First of all, you need to have a very clear-cut game plan prior to the merger. You have to define the social issues and identify the consolidations you want to achieve. You need to have a business plan before you contact a partner. If you don't, you spend an awful lot of time after the fact figuring that stuff out. But if you've done that, everybody's on the same page of the hymnal.
You have to keep in mind that the point of every merger is to accomplish the consolidations yet preserve the franchise. Avoiding disruption of customer service has to be a very strong consideration. You can't make consolidations transparent to the customer, so there will be comments and questions. But you can make it more customer-friendly. If you're merging data centers, for example, be sure to pick a time when it's not too busy. We would never convert our data centers between Nov. 1 and the end of January because there's just too much yearend business that could slip through the cracks.
The key thing is to do thorough due diligence. The acquirer must know the exact state of the loans of the institution that is being acquired.
Employees are another key area. If employees are going to be let go, and in just about any merger, administrative people tend to be reduced dramatically, the acquiring institution must let go of these employees in a humane fashion. That means severance pay, outplacement counseling, and offering support groups.
Through it all, the bank must pay attention to the customer. There should be backup plans for problems that arise during the conversion.
Customers vote with their feet. There is usually some disintermediation in the first few months after a merger. But you'll get a positive deposit flow back in a few months if you show your concern for their problems and questions.
A communications plan should be a key component of the large merger project and every component project. The plan must encompass every stage of the merger, from the announcement to the final systems conversion, and address all internal and external audiences critical to a merger's success.
Managers must remind themselves that their employees want to hear from them on a regular basis. The tendency to overlook routine information needs has to be addressed by a structured communications program and consistent reminders from senior management.
A strong communications program can assist you in merging two cultures.

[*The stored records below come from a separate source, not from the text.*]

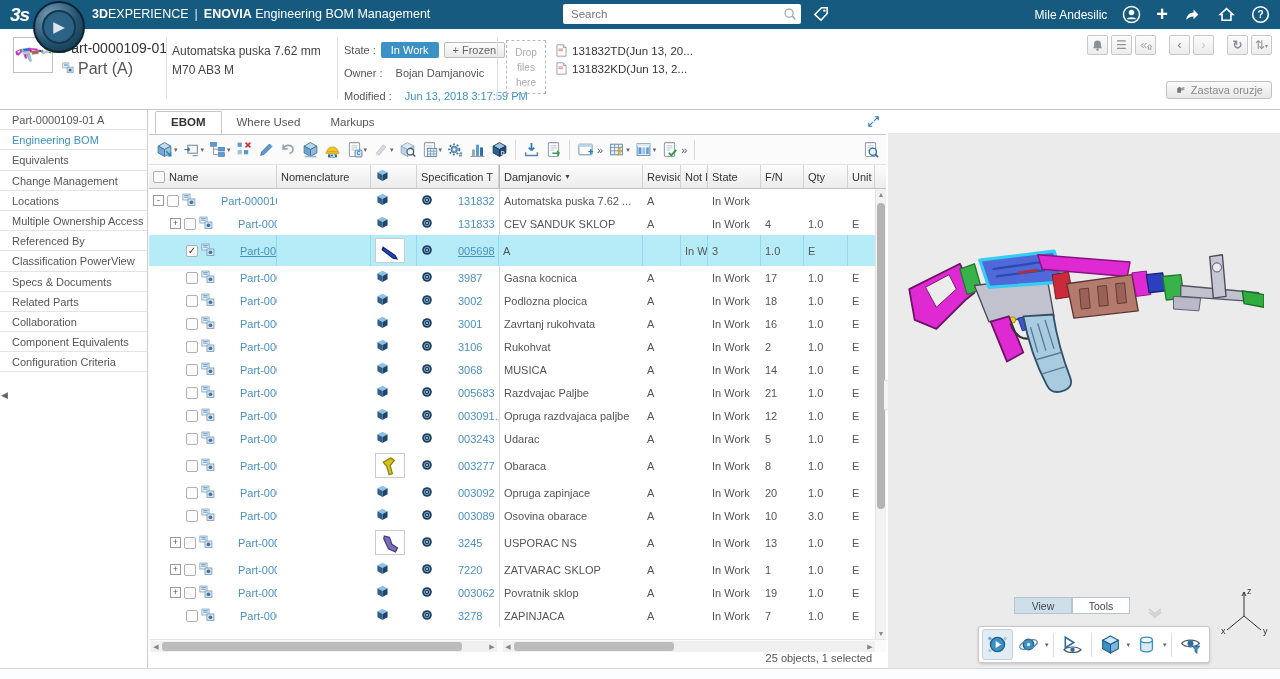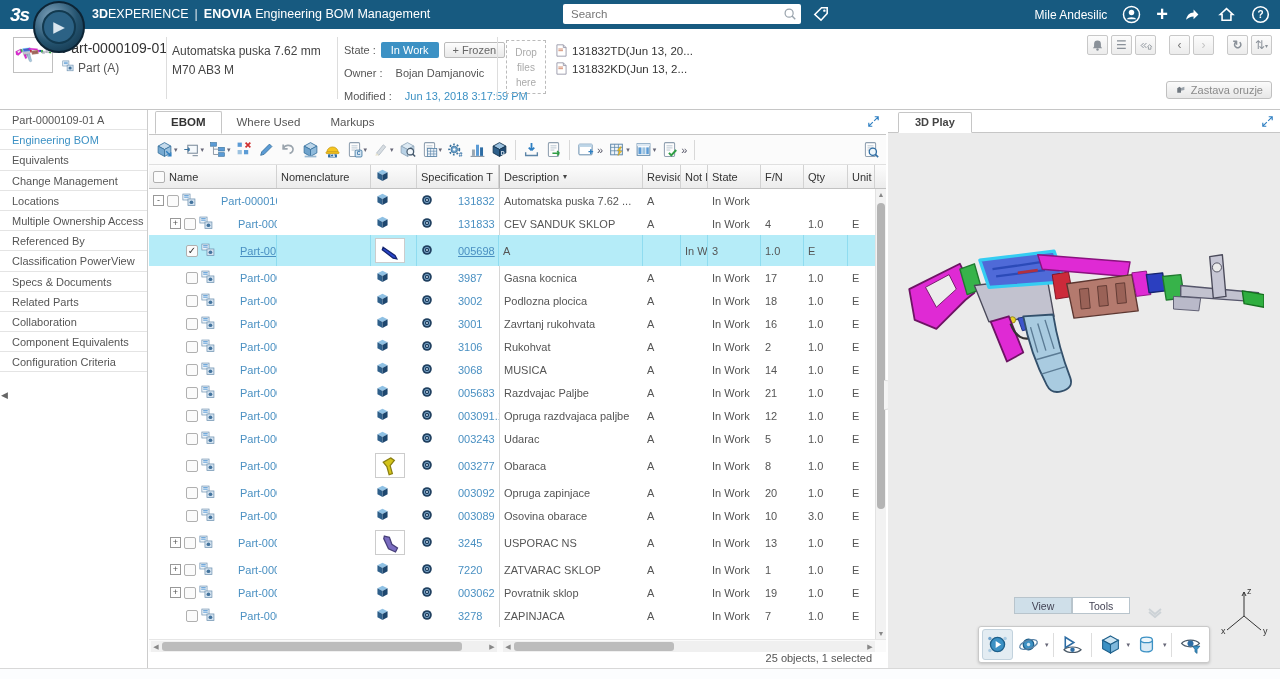--- a/index.html
+++ b/index.html
@@ -24,21 +24,21 @@
   #topright { position:absolute; right:10px; top:0; height:29px; display:flex; align-items:center; gap:15px; color:#fff; }
   #topright .uname { font-size:12px; }
   #topright .tbico { display:flex; align-items:center; }
   #topright .plus { font-size:20px; font-weight:bold; line-height:1; margin-top:-2px; }
 
   
   #hdr { position:absolute; top:29px; left:0; right:0; height:81px; background:#fff; border-bottom:1px solid #c6c6c6; z-index:20; }
   #thumbbox { position:absolute; left:13px; top:8px; width:40px; height:36px; border:1px solid #c0c0c0; background:#fff; display:flex; align-items:center; justify-content:center; }
   #hdrtitle { position:absolute; left:62px; top:11px; }
   #hdrtitle .t1 { font-size:14px; color:#333; }
-  #hdrtitle .t2 { font-size:12px; color:#555; margin-top:4px; display:flex; align-items:center; gap:4px; }
+  #hdrtitle .t2 { font-size:16px; color:#555; margin-top:4px; display:flex; align-items:center; gap:4px; }
   .vline { position:absolute; top:8px; height:62px; width:1px; background:#ddd; }
   #descblock { position:absolute; left:172px; top:13px; font-size:12px; color:#444; line-height:1.6; }
   #stateblock { position:absolute; left:344px; top:9px; font-size:11.5px; color:#444; }
   #stateblock .row { display:flex; align-items:center; height:21px; gap:5px; }
   .badge { background:#3c91c4; color:#fff; font-size:11px; padding:2px 10px; border-radius:2px; }
   .btn-frozen { border:1px solid #bbb; background:linear-gradient(#fdfdfd,#e9e9e9); color:#666; font-size:11px; padding:1px 8px; border-radius:2px; }
   .linkblue { color:#3c91c4; }
   #dropzone { position:absolute; left:506px; top:11px; width:40px; height:54px; border:1px dashed #bbb; color:#aaa; font-size:10px; display:flex; align-items:center; justify-content:center; text-align:center; line-height:1.5; }
   #files { position:absolute; left:556px; top:13px; font-size:11.5px; color:#333; }
   #files .frow { display:flex; align-items:center; gap:5px; height:18px; }
@@ -501,21 +501,21 @@
           <span><svg width="15" height="15" viewBox="0 0 16 16">
               <polygon points="8,1.8 13.4,4.6 8,7.4 2.6,4.6" fill="#8fc1e4"></polygon>
               <polygon points="2.6,4.6 8,7.4 8,13.8 2.6,11" fill="#2e5f8a"></polygon>
               <polygon points="13.4,4.6 8,7.4 8,13.8 13.4,11" fill="#1d466e"></polygon>
             </svg></span>
         </div>
         <div class="hcell">
           <span>Specification T</span>
         </div>
         <div class="hcell bl">
-          <span>Description</span>
+          <span>Damjanovic</span>
           <span class="sortcaret">▾</span>
         </div>
         <div class="hcell">
           <span>Revision</span>
         </div>
         <div class="hcell">
           <span>Not L</span>
         </div>
         <div class="hcell">
           <span>State</span>
@@ -1213,26 +1213,20 @@
         <span class="harr" style="left:0">◀</span>
         <div class="hthumb" style="left:11px;width:160px"></div>
         <span class="harr" style="right:0">▶</span>
       </div>
     </div>
     <div id="statusbar">25 objects, 1 selected</div>
   </div>
 
   <div id="viewer">
     <div id="panelhandle"></div>
-    <div id="vtabs">
-      <span id="vtab3d">3D Play</span>
-      <span class="expandico"><svg width="13" height="13" viewBox="0 0 16 16">
-            <path d="M9.5 2.2h4.3v4.3M13.8 2.2 8.8 7.2M6.5 13.8H2.2V9.5M2.2 13.8l5-5" stroke="#2e7fc2" stroke-width="1.4" fill="none"></path>
-          </svg></span>
-    </div>
     <div id="vcanvas">
       <svg id="riflebig" width="362" height="172" viewBox="0 0 400 190">
           <use href="#rifleArt"></use>
         </svg>
       <div id="vfoottabs">
           <span class="vftab active">View</span>
           <span class="vftab">Tools</span>
         </div>
       <span id="vchevwrap" style="position:absolute;left:258px;bottom:44px"><svg width="18" height="14" viewBox="0 0 18 14">
             <path d="M3 3l6 5 6-5M3 6l6 5 6-5" stroke="#ccd2d6" stroke-width="1.8" fill="none"></path>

It can help unite and motivate employees and help build public acceptance of the merger. When good communication is blended with strong project planning and execution, mergers succeed.
The biggest issue is humanizing the transaction. A merger is not only bringing together accounts, departments, and buildings. People are involved, both customers and employees. You must stay aware that they have needs and concerns that must be addressed. Sometimes we get caught up in the mechanics of the merger and forget the people. But the people are the key to making it work.
The biggest problem is the impact of the cultural change on the sales force of the acquired company. People going through a merger experience a high level of anxiety. Their chief concern tends to be very internally focused: "What's going to happen to me?"
What we need them to do is stay externally focused, and keep serving the customer.
The best way to handle this is communication. You can't communicate to the employees too frequently. They have an unquenchable thirst for information. Face-to-face communication is best, backed up with paper communications. It's a fairly time-consuming task, but one that pays big dividends.
A major problem is the culture shock. Typically, the acquiring bank is larger. The two institutions are, therefore, at different levels of development. Under normal growth patterns, a company passes gradually from one stage of development to the next. Its employees and customers hardly notice the step-up. In a merger, the transition, for both personnel and customers, is abrupt and can be traumatic if the acquiring bank is not sensitive to the problem. Closely related to this difficulty is the necessary follow-through to ensure that the combined bank realizes the anticipated cost benefits that made the deal attractive in the first place.
I think you really have to pay attention to two particular areas. First is the people, the employees. You have to make clear what they're supposed to do, what their jobs really are. As the organization gets larger, the challenge is communications. Because we are primarily a retail bank, we have to make sure our employees know how we want them to serve the customer.
Second, in today's environment it is a real challenge to gain the cost efficiencies that are expected from a merger. You have to know how to generate the savings and how to increase revenue.
On a side note, there is also a big challenge in the application stage of a merger: getting the regulatory agencies to sign off on the deal.
Like any major business transaction, bank acquisitions and mergers create a number of challenges, but I believe they are manageable ones.
In each of the 10 acquisitions we've completed since 1990, retaining new and existing customers has been Washington Mutual's top priority. Customers want as little disruption to their finances - and lives - as possible. That's our goal.
Maintaining employee morale, merging corporate cultures, converting and standardizing systems, and closing duplicative branches may create some short-term disruptions.
But our experience has shown that careful strategic planning and effective communication can alleviate many potential problems and help create a smooth transition for our customers.